--- Exercise requirements ---
1. Transcribe the code golf answers, starting with "24 bytes of" and going on through "cmdline args (implicit)".
2. Recast the paragraph of the code golf answers that begins "(++)<*>reverse.init makes a palindrome" as a short bulleted list that keeps its main facts.
3. Write the next part of the code golf answers, picking up after the last line shown.

--- Given passage ---
——————
Usage example: ["123","456","789"] ? 1 -> ["12321","45654","78987","45654","12321"]. Try it online!.

(++)<*>reverse.init makes a palindrome out of a list, iterate(...)x repeats this again and again and collects the intermediate results in a list, !!n picks the nth element of this list. (%n)<\$>x%n makes a n-palindrom of each element of the n-palindrome of x.

## JavaScript (ES6), 87 bytes

f=(n,l,r=l=>[...a].reverse().slice(1))=>n--?f(l.concat(r(l)).map(s=>s+r(s).join),n):l


# Pip, 25 bytes

24 bytes of code, +1 for -l flag.

Lq{gM:_.@>RV_gAL:@>RVg}g


Takes the list as command-line arguments and the number n from stdin. Try it online!

### Explanation

                          g is list of cmdline args (implicit)
——————
--- Data supplied ---
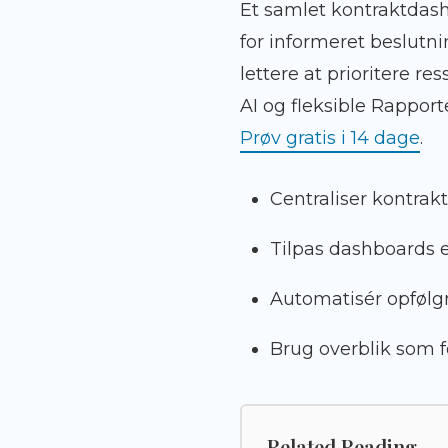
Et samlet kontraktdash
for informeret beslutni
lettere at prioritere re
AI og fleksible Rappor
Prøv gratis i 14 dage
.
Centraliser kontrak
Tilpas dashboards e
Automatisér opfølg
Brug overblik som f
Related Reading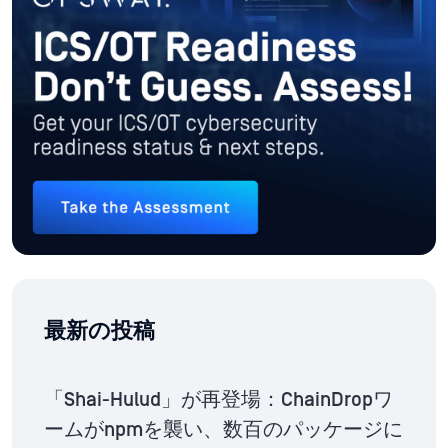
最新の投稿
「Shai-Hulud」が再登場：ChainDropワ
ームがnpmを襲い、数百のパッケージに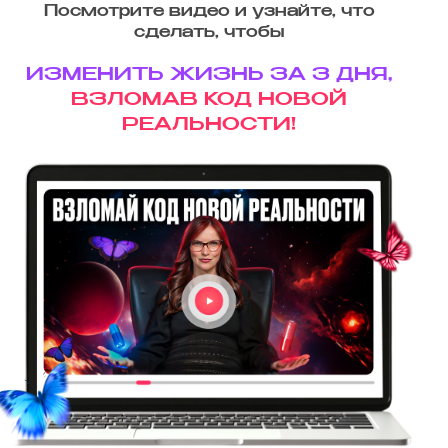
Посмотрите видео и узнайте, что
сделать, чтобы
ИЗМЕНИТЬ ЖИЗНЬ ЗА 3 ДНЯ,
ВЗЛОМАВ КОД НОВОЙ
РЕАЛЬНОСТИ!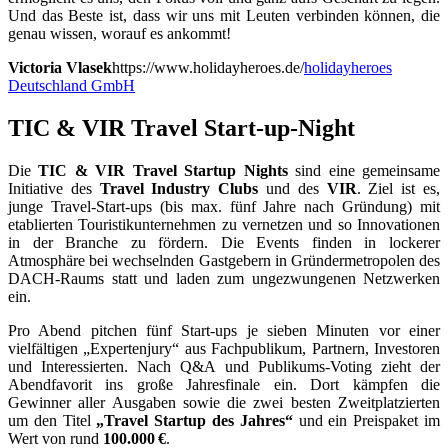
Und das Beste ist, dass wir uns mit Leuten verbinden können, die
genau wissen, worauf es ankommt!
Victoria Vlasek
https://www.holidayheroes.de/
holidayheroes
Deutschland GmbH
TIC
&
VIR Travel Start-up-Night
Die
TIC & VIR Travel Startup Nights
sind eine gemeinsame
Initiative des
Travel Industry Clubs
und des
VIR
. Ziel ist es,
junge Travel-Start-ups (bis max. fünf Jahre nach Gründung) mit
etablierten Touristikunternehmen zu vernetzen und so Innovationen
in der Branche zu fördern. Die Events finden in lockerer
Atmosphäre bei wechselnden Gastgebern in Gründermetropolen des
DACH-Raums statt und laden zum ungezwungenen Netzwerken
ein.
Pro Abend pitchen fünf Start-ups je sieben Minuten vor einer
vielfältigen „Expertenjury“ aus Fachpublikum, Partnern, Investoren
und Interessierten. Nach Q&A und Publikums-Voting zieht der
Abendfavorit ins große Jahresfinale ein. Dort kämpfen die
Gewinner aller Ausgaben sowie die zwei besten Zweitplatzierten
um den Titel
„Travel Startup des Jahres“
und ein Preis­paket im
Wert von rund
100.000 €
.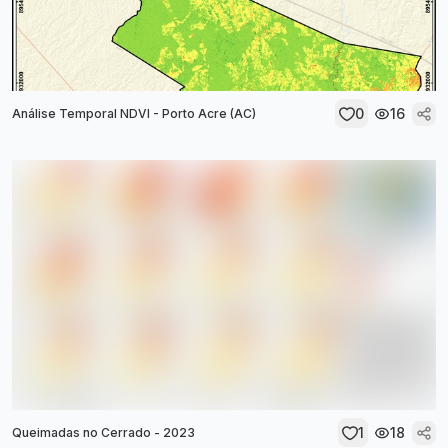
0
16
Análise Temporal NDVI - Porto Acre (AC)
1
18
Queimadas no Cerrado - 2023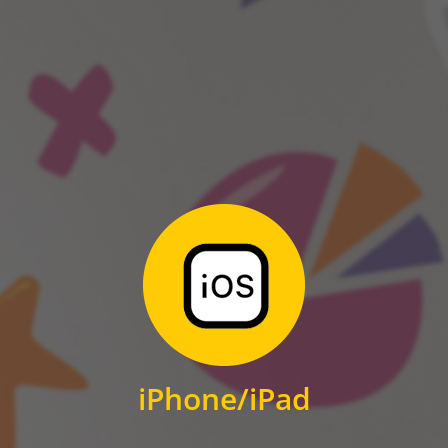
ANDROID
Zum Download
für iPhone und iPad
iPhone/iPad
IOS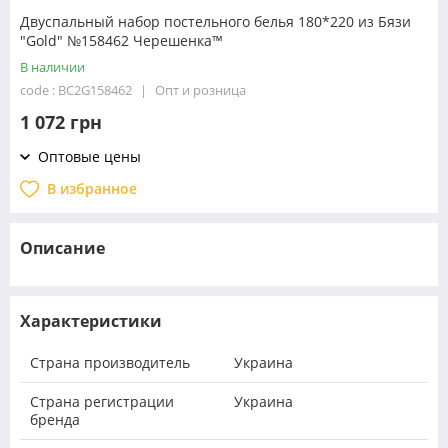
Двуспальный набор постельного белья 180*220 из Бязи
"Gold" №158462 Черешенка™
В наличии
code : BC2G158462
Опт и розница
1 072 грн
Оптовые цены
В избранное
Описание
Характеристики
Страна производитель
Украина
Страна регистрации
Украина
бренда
——————
--- Exercise answers ---
1.
24 bytes of code, +1 for -l flag.

Lq{gM:_.@>RV_gAL:@>RVg}g


Takes the list as command-line arguments and the number n from stdin. Try it online!

### Explanation

                          g is list of cmdline args (implicit)

2.
- `(++)<*>reverse.init` turns a list into a palindrome.
- `iterate(...)x` applies this over and over and gathers each intermediate result into a list.
- `!!n` takes the nth element of that list.
- A final step makes an n-palindrome of each element of the n-palindrome of x.

3.
Lq{                   }   Read a line of input and loop that many times:
_.@>RV_             Lambda function: take all but the first character (@>) of the
reverse (RV) of the argument (_), and concatenate that (.) to
the argument (_)
gM:                    Map this function to g and assign the result back to g
@>RVg    Take all but the first element of the reverse of g
gAL:         Append that list to g and assign the result back to g
g  After the loop, print g (each item on its own line due to -l)